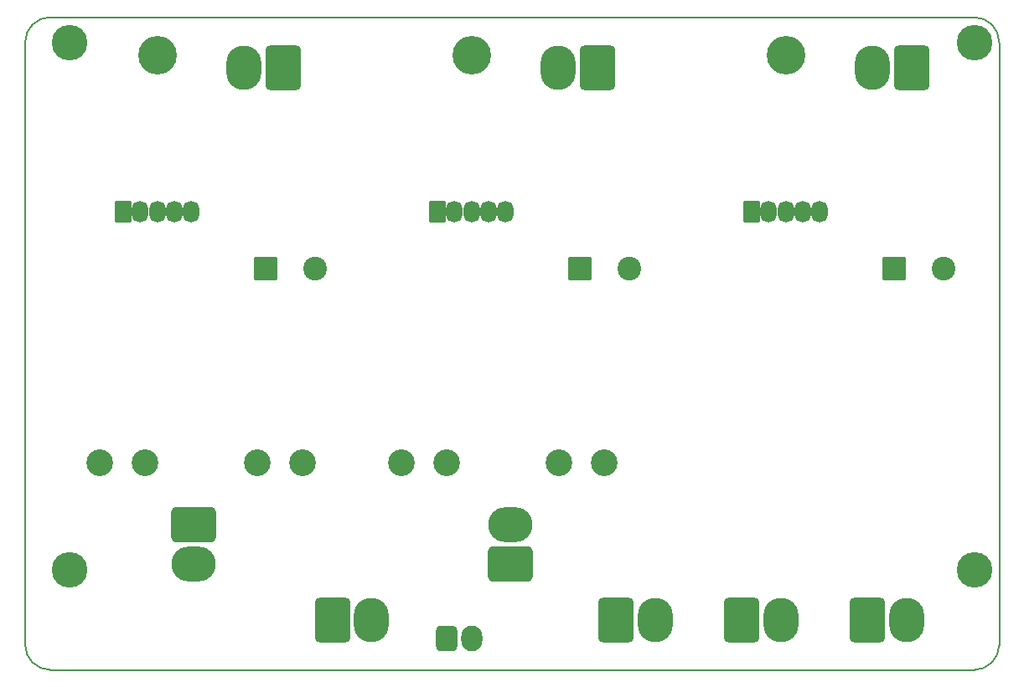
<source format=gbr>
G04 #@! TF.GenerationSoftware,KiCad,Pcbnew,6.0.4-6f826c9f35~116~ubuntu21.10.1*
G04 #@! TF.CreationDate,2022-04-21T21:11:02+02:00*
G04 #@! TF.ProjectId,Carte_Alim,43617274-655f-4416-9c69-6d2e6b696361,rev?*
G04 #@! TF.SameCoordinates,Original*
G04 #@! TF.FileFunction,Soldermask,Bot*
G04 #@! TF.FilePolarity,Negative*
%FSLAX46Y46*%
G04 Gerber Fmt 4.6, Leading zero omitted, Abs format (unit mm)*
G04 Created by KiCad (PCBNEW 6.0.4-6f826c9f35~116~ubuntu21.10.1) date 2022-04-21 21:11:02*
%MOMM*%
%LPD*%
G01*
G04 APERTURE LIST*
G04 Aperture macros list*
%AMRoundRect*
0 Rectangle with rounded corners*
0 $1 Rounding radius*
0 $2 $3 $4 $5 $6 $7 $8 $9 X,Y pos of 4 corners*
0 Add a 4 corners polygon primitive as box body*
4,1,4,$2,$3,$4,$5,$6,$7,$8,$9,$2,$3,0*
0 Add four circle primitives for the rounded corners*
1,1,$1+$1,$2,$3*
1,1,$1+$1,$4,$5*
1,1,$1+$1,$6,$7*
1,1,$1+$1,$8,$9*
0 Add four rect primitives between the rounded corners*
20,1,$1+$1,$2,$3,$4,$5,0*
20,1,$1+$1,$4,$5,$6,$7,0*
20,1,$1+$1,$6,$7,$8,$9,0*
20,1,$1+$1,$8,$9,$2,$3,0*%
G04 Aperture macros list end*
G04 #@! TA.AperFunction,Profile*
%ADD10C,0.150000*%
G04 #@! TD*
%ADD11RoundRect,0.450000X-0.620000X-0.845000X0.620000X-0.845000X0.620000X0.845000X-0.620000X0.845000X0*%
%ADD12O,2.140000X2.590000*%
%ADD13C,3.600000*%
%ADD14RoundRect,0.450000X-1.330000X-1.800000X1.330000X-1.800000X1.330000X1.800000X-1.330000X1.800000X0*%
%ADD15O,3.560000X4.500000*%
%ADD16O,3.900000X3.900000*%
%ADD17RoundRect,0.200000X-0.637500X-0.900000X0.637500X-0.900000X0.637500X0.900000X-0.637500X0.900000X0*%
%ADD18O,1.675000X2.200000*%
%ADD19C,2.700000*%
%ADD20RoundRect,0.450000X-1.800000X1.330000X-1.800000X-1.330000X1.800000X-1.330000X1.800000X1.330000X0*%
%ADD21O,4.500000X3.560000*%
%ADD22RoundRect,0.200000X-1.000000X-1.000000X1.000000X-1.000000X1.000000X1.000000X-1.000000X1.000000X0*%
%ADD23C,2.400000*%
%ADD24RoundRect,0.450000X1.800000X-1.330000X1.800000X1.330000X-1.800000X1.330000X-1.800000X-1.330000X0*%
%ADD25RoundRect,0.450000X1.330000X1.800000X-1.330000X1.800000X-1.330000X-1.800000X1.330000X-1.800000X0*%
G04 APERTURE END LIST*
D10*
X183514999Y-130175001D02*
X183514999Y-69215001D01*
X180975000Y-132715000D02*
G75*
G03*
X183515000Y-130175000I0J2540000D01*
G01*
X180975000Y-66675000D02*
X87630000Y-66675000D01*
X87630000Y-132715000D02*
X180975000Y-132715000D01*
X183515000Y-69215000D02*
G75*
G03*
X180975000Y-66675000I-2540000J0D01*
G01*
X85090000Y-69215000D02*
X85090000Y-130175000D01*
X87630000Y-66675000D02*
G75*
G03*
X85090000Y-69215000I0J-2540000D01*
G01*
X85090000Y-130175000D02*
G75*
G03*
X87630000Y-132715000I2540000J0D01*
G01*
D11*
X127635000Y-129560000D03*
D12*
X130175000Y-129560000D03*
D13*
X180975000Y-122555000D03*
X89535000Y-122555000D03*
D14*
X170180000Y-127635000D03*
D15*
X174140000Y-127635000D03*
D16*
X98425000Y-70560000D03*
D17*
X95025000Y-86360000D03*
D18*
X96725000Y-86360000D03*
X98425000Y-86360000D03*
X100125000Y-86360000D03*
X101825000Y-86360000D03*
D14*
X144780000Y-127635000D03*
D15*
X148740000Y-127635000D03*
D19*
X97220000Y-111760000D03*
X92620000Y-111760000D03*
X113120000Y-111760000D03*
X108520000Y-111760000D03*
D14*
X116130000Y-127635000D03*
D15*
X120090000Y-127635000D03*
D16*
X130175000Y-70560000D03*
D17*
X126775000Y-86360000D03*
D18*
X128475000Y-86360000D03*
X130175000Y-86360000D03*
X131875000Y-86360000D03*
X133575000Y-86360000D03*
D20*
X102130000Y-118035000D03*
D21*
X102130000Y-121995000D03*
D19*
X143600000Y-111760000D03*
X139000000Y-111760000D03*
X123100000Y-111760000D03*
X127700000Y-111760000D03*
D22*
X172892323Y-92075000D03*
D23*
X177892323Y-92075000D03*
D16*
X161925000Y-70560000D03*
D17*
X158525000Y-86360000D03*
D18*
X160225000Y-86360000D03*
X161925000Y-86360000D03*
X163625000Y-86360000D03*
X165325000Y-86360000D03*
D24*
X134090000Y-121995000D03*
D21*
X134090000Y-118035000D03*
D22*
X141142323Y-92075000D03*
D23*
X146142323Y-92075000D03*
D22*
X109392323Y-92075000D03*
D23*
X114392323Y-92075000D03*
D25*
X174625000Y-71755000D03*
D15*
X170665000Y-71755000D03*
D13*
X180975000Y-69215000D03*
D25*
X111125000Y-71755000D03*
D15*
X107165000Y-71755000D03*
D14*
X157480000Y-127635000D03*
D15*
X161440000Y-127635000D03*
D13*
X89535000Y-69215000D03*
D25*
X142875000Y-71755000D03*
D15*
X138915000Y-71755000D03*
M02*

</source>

----------

Your task: Reproduce the data above line for line, from its first line through the line containing "G04 #@! TF.SameCoordinates,Original*", both ends included, with the pictures omitted and nothing more.

Exercise solution:
<source format=gbr>
G04 #@! TF.GenerationSoftware,KiCad,Pcbnew,6.0.4-6f826c9f35~116~ubuntu21.10.1*
G04 #@! TF.CreationDate,2022-04-21T21:11:02+02:00*
G04 #@! TF.ProjectId,Carte_Alim,43617274-655f-4416-9c69-6d2e6b696361,rev?*
G04 #@! TF.SameCoordinates,Original*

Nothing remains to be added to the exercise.